> Your task
Beginning with the first line, transcribe the entries below exactly through the line containing "hfov_deg: 4.1", inclusive.
(Beginning of Records for this task)
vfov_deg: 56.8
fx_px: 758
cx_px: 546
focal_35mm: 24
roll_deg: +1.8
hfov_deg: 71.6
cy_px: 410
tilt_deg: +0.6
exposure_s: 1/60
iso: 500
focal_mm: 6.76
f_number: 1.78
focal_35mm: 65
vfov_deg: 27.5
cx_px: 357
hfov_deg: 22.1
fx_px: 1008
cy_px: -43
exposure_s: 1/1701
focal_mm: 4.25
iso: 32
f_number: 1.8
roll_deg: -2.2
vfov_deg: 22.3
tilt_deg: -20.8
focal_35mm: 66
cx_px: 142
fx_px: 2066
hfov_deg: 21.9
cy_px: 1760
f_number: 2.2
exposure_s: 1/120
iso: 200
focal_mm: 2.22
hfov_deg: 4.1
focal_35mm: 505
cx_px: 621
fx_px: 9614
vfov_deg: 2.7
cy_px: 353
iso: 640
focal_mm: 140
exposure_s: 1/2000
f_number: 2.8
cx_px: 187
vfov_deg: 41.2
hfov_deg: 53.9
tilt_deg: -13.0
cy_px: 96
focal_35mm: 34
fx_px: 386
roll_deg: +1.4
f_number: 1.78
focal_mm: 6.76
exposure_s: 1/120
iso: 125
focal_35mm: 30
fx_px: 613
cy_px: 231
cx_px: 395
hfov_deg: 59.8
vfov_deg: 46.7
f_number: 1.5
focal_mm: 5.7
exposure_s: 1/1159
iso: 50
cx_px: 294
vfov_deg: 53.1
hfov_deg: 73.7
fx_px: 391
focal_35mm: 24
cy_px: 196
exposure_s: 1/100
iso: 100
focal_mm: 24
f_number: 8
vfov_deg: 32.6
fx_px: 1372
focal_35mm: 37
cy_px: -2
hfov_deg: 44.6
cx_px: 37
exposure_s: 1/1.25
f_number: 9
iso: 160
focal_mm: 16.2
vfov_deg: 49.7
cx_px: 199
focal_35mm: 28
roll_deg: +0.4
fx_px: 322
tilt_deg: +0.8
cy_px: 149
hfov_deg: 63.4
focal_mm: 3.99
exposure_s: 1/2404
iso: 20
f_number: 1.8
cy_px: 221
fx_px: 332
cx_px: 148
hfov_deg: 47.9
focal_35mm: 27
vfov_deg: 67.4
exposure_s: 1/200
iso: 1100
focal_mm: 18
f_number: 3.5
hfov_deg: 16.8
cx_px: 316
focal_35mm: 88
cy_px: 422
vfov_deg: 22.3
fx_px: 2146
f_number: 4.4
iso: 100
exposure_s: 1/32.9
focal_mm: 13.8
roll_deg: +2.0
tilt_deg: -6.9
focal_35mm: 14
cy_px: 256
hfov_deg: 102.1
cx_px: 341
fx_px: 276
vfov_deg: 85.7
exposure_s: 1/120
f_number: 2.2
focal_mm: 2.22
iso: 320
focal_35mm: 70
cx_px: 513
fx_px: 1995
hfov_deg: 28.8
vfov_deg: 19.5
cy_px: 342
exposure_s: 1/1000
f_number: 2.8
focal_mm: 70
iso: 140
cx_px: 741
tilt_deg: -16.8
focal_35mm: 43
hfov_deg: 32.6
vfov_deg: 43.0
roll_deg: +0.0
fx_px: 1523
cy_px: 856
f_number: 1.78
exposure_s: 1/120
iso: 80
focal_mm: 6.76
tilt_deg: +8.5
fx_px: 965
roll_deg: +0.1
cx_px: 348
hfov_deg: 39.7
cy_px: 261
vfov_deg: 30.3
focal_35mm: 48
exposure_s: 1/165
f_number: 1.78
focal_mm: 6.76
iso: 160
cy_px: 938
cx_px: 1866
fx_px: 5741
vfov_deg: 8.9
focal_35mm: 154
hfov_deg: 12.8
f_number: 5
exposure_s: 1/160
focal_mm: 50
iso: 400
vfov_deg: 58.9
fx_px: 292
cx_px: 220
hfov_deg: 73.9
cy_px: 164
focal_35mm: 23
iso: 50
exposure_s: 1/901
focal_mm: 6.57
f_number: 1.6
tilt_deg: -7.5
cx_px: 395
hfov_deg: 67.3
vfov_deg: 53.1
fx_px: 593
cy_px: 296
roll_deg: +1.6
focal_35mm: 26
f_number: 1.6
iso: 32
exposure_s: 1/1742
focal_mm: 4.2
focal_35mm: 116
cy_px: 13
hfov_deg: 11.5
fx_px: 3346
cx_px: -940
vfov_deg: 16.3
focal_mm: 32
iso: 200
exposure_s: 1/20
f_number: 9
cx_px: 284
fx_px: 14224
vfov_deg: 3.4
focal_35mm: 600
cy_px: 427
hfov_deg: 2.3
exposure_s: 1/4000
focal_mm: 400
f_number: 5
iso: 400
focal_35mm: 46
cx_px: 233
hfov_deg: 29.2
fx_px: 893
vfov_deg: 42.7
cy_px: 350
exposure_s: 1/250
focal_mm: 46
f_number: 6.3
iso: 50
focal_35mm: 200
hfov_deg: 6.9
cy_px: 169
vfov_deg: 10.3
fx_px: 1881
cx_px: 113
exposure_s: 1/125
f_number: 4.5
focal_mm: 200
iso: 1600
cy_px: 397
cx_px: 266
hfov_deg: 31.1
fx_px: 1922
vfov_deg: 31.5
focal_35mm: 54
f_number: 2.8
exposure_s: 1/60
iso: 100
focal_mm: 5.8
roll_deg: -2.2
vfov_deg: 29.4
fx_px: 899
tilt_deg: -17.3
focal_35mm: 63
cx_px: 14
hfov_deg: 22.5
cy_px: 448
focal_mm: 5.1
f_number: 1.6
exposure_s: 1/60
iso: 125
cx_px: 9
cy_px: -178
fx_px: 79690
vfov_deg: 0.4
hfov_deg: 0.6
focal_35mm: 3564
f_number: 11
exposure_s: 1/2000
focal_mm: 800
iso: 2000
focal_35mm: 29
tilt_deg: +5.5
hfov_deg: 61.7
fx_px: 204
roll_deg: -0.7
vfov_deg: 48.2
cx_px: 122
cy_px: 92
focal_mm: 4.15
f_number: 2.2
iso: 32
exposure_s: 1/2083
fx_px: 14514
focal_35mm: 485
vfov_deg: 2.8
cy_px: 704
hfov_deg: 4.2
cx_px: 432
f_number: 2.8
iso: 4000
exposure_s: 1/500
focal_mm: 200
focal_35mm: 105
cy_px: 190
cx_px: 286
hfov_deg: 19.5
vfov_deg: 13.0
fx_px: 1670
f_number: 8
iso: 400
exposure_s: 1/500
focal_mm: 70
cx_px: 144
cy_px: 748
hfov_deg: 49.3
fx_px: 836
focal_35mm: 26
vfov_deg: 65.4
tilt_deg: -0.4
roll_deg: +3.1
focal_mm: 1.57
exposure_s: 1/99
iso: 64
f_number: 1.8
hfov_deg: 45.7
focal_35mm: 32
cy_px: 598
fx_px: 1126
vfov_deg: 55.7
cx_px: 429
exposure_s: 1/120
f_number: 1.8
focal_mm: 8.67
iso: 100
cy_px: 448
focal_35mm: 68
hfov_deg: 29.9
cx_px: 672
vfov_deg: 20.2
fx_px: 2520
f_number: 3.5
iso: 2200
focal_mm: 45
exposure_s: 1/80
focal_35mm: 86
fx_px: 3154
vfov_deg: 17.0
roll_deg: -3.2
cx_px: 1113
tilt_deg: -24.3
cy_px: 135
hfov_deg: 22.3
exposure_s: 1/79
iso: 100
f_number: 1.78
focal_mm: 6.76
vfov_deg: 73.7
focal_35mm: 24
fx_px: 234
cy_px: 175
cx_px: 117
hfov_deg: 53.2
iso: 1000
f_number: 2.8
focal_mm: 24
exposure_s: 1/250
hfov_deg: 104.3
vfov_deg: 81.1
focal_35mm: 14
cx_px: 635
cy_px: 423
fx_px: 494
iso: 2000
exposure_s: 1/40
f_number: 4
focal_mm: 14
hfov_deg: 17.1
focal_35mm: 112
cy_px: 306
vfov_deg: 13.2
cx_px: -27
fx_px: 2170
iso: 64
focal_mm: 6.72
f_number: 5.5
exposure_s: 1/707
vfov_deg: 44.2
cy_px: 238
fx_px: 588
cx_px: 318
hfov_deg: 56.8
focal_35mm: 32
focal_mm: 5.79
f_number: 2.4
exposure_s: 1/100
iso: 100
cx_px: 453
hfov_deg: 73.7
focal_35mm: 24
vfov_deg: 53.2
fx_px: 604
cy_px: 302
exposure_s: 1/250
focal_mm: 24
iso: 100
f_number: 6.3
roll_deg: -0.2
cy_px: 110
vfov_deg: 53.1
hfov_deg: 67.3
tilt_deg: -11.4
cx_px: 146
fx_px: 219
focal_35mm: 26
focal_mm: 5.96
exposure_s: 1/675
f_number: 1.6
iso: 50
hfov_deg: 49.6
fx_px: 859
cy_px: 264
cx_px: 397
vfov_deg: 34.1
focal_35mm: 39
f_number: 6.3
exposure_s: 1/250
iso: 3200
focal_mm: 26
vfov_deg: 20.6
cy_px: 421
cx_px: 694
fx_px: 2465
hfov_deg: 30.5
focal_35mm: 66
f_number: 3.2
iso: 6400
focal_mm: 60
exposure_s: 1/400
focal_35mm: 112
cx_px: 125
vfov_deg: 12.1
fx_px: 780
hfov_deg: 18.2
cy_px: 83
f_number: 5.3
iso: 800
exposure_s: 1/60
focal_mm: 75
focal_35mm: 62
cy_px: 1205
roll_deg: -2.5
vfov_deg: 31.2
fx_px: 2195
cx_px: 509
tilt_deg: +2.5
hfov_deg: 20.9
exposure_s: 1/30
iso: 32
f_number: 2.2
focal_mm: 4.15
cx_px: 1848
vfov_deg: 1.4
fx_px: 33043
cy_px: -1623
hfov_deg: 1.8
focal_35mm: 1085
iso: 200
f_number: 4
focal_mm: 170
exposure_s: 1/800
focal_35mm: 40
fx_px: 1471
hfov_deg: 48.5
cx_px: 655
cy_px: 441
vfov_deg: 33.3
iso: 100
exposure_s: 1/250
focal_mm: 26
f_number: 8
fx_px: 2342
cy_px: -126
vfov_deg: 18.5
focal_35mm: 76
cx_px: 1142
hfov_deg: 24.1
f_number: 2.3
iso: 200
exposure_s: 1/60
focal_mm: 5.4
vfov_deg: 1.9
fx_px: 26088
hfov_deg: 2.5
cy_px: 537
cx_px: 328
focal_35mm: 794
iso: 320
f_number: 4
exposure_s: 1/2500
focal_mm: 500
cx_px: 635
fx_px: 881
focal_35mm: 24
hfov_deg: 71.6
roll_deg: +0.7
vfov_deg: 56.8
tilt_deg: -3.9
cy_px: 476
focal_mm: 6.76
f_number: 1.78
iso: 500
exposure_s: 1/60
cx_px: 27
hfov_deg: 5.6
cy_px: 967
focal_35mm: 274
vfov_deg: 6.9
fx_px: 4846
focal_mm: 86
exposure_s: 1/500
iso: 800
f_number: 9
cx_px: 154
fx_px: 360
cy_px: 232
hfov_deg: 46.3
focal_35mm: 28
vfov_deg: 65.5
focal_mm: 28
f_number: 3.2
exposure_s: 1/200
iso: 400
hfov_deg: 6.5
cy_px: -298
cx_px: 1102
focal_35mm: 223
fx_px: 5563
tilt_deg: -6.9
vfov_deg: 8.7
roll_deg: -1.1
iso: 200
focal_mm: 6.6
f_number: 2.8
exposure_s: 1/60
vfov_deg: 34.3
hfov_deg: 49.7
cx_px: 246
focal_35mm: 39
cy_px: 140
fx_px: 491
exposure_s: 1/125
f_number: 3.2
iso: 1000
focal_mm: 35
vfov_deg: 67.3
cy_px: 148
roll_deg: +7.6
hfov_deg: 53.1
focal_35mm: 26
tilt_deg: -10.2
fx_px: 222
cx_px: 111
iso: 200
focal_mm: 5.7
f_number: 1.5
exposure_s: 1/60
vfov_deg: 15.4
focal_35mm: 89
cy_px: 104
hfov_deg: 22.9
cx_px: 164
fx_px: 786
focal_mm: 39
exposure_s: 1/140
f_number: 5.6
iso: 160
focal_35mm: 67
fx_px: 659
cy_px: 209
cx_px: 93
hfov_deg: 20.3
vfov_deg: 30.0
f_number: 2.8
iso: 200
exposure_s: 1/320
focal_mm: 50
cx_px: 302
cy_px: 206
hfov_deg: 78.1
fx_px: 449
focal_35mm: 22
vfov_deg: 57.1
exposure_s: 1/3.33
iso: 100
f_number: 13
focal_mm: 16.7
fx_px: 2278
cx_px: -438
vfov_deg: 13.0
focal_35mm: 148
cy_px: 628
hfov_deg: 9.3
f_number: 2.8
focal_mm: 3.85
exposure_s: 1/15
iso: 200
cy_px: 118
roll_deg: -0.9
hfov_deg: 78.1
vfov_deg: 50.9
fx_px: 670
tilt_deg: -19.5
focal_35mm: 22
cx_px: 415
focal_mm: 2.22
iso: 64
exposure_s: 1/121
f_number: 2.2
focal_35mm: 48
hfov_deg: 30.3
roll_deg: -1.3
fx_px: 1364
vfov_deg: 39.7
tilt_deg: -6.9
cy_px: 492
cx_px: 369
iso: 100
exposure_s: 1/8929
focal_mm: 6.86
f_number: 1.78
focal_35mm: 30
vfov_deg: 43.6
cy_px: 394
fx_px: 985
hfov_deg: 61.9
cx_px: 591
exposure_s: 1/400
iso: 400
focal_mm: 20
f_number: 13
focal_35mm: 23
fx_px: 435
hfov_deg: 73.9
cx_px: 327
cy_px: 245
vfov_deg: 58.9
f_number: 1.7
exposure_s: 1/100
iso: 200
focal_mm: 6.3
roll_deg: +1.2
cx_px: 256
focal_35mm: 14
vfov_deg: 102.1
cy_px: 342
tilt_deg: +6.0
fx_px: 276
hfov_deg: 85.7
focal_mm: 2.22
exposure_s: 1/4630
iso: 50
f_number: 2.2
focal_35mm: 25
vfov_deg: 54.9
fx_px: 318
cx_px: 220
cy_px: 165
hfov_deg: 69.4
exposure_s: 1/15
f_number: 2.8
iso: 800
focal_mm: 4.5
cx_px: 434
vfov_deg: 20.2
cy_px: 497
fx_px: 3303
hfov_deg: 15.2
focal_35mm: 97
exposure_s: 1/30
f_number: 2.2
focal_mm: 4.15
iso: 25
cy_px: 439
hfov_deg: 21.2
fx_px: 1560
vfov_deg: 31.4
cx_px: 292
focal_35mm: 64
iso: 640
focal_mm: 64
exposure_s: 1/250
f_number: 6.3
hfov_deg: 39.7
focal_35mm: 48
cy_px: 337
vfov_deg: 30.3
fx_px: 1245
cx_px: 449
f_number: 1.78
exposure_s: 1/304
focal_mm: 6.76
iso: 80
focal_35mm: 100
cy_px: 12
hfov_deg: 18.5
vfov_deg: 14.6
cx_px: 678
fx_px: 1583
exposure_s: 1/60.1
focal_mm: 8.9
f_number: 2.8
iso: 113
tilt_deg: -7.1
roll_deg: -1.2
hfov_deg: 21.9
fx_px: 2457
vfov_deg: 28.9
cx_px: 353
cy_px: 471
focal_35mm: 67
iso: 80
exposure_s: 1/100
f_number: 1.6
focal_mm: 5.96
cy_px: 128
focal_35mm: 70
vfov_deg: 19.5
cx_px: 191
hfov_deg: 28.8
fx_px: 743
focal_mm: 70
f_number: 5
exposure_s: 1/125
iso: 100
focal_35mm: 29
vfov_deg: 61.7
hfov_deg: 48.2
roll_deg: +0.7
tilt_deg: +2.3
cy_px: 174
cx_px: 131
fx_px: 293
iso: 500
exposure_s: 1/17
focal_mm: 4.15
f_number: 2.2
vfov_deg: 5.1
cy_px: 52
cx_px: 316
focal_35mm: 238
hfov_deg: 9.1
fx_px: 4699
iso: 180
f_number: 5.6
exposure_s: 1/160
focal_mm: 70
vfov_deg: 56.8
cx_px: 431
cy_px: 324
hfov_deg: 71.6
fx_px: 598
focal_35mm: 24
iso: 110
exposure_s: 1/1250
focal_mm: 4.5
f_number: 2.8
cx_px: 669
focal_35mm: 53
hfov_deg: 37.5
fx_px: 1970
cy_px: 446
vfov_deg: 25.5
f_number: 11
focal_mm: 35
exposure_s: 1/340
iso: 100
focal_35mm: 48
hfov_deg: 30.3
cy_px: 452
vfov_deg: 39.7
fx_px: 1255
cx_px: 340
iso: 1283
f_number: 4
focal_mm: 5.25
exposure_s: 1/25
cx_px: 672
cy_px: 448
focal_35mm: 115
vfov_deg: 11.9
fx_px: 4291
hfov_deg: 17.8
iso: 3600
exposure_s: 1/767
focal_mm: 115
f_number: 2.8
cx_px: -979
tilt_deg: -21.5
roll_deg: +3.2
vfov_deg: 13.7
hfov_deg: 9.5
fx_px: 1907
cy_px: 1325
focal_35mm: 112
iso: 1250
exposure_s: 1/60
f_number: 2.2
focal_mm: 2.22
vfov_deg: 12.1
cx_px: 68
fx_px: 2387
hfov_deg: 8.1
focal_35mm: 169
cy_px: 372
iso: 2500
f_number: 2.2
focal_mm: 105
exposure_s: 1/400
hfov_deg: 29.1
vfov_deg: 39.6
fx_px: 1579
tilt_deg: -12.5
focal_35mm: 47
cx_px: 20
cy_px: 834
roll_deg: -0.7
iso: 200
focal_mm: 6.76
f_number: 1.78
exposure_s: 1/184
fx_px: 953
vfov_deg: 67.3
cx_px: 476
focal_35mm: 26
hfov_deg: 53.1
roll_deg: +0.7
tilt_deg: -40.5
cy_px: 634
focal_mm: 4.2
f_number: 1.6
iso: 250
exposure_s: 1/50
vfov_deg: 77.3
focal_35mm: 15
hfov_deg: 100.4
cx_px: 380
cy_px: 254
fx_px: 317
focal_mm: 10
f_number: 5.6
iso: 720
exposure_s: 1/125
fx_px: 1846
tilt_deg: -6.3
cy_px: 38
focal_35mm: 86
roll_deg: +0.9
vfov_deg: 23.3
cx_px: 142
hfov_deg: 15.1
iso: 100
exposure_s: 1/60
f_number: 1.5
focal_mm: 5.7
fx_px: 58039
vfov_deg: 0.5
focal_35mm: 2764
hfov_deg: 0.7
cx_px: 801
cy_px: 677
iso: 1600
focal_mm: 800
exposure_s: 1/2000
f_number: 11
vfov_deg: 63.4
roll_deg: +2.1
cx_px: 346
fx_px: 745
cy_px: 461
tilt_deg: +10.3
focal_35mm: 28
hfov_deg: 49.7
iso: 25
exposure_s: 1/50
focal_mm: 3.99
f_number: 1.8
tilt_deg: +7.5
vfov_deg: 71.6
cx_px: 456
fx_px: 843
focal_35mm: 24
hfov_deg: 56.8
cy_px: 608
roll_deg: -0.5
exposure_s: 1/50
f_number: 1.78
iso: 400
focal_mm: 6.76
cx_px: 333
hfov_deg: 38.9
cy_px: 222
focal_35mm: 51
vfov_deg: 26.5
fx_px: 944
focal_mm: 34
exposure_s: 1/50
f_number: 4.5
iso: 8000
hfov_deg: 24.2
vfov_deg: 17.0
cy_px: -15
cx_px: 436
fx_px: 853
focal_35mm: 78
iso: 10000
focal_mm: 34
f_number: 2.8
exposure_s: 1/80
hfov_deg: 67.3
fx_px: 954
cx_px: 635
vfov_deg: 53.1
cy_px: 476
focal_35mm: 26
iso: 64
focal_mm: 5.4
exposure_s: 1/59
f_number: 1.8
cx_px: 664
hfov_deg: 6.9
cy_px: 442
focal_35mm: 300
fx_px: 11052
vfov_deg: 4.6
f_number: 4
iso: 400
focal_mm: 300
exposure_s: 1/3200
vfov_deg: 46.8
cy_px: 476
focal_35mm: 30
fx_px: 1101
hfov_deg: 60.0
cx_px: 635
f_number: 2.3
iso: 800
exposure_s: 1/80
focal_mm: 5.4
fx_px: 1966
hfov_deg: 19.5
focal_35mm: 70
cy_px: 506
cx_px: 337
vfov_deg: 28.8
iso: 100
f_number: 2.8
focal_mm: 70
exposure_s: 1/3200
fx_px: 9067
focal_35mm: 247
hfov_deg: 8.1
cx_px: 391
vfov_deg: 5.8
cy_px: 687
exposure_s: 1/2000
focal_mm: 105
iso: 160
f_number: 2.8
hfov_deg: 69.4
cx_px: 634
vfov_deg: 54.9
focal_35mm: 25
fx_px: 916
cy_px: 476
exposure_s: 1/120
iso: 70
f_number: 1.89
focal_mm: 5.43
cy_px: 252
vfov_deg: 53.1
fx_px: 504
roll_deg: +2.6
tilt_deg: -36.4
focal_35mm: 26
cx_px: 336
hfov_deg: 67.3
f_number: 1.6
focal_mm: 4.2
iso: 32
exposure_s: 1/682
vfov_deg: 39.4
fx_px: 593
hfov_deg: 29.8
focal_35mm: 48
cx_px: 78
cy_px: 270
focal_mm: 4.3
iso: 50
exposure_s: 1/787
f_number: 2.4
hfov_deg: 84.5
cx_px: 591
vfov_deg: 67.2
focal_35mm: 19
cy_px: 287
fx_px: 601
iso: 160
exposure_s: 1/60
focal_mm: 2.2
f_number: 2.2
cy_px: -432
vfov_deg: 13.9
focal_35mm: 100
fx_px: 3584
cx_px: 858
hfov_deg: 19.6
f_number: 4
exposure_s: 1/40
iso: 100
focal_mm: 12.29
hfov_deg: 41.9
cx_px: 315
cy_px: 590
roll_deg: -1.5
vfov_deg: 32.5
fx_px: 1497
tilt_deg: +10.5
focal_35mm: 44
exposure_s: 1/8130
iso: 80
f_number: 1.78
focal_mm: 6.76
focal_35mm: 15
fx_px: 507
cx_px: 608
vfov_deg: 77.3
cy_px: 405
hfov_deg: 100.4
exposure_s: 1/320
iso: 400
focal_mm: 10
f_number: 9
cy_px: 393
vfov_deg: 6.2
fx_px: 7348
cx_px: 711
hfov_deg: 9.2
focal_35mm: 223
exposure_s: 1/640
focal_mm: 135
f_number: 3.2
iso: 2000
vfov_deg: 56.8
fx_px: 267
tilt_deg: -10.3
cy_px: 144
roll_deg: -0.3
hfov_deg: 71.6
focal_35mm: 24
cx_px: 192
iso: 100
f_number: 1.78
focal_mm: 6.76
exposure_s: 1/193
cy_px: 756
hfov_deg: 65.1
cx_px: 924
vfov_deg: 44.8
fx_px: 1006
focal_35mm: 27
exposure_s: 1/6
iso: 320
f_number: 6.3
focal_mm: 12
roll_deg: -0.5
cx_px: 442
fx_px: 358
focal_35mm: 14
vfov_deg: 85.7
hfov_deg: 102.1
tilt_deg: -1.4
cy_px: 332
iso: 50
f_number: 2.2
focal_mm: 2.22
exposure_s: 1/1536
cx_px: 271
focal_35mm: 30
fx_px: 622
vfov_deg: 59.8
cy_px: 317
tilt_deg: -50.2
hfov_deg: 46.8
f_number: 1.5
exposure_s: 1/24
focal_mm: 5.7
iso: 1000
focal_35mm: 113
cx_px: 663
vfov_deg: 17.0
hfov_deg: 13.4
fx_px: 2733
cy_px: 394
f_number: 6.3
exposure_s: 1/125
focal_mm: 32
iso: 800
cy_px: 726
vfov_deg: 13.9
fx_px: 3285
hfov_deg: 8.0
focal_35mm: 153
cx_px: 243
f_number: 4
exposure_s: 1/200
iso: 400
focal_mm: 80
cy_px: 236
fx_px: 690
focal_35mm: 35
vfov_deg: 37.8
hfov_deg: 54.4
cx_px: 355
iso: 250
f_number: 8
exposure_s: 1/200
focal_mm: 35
(End of Records for this task)
> Output of the exercise
vfov_deg: 56.8
fx_px: 758
cx_px: 546
focal_35mm: 24
roll_deg: +1.8
hfov_deg: 71.6
cy_px: 410
tilt_deg: +0.6
exposure_s: 1/60
iso: 500
focal_mm: 6.76
f_number: 1.78
focal_35mm: 65
vfov_deg: 27.5
cx_px: 357
hfov_deg: 22.1
fx_px: 1008
cy_px: -43
exposure_s: 1/1701
focal_mm: 4.25
iso: 32
f_number: 1.8
roll_deg: -2.2
vfov_deg: 22.3
tilt_deg: -20.8
focal_35mm: 66
cx_px: 142
fx_px: 2066
hfov_deg: 21.9
cy_px: 1760
f_number: 2.2
exposure_s: 1/120
iso: 200
focal_mm: 2.22
hfov_deg: 4.1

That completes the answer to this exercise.